We didn’t abandon the external view – pressure testing the thinking of our internal experts and determining if our approach was relevant with the people our organizations served. Nor did we abandon empiric evidence. But we didn’t rely on these vehicles as the lead. Instead, we took stock in the internal experts and pressure-tested their thinking after the fact. We avoided the trap of telling clients what they already knew, and hosting a meeting with management ready to challenge our outside views. We cut down the development time. We created a new starting line and a faster finish.
Human networks make sense. In them, we’ve found the true power of internal knowledge.
A recent survey and email analysis found that information and knowledge flow through social and informal employee networks. Such personal networks reduce the costs of connecting parties who have related knowledge and insights. McKinsey notes, that while useful, informal networks rely on “serendipity” (since people with knowledge may not join the most appropriate network), so their effectiveness varies considerably. In addition, unintended barriers, corporate politics and simple neglect can keep natural networks from flourishing. Emboldened by our own drive for a new, faster approach, we thought we could remove the obstacles that slowed the path to developing corporate positioning strategies by prioritizing internal knowledge. We brought informality to a formal process by inaugurating cross-functional collaborative workshops to draw out the insight and gain alignment critical to the corporate positioning plan. As Lewis Platt, former CEO of HP opined: “If only HP knew what HP knows, we would be three times more productive.”

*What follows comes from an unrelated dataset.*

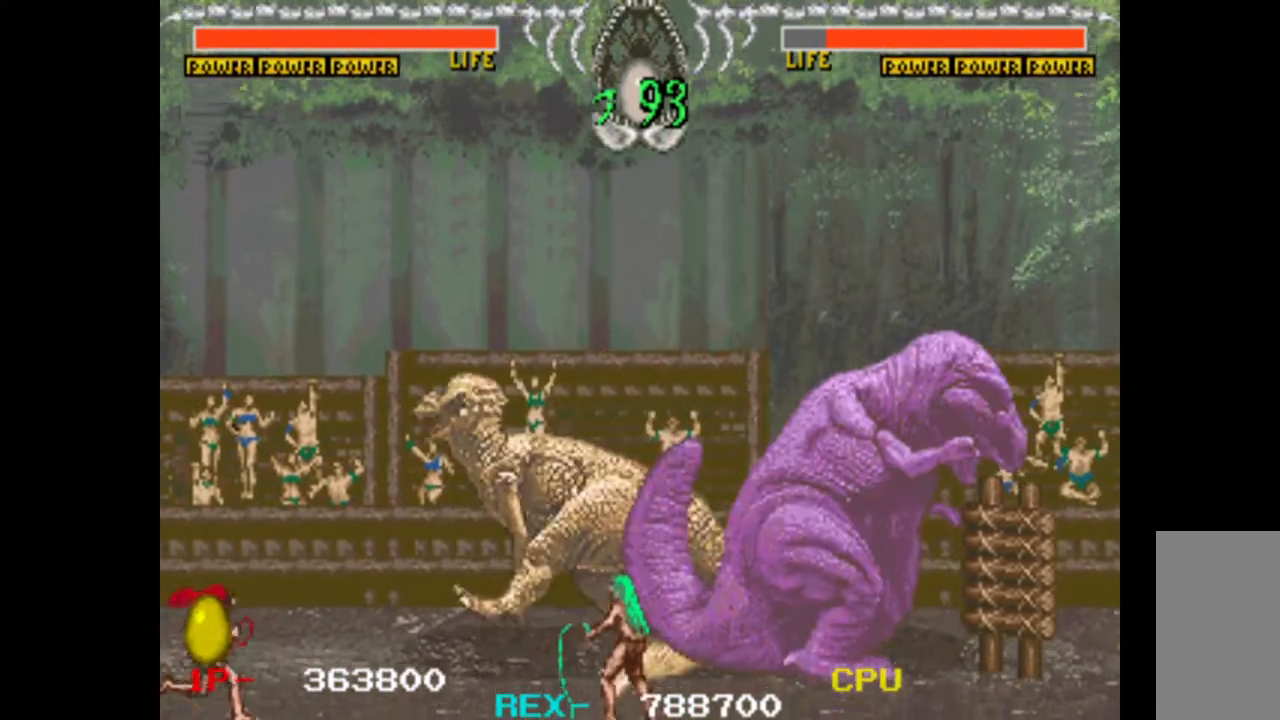
{"keys": ["right"], "events": []}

Finally, it’s impossible to offer an opinion on the value of human knowledge and insight without commenting on the inexorable influence of Big Data. More and more decisions are based on data and analysis, rather than experience and intuition. But while Big Data is infiltrating every function within companies, case studies show that companies are more profitable when they “bet their business success on the ability of good people to use good data to make good decisions, according to a Harvard Business Review article in December 2013. Big Data must be complemented by strong human capabilities to analyze, synthesize, manage and communicate the information gathered. As decisions become more critical, we must turn back to human networks to mine for insights that lead to strategic growth. We need that human knowledge to interpret how decisions are being made and to ensure that we are, in fact, making the right move. Human networks make sense. In them, we’ve found the true power of internal knowledge.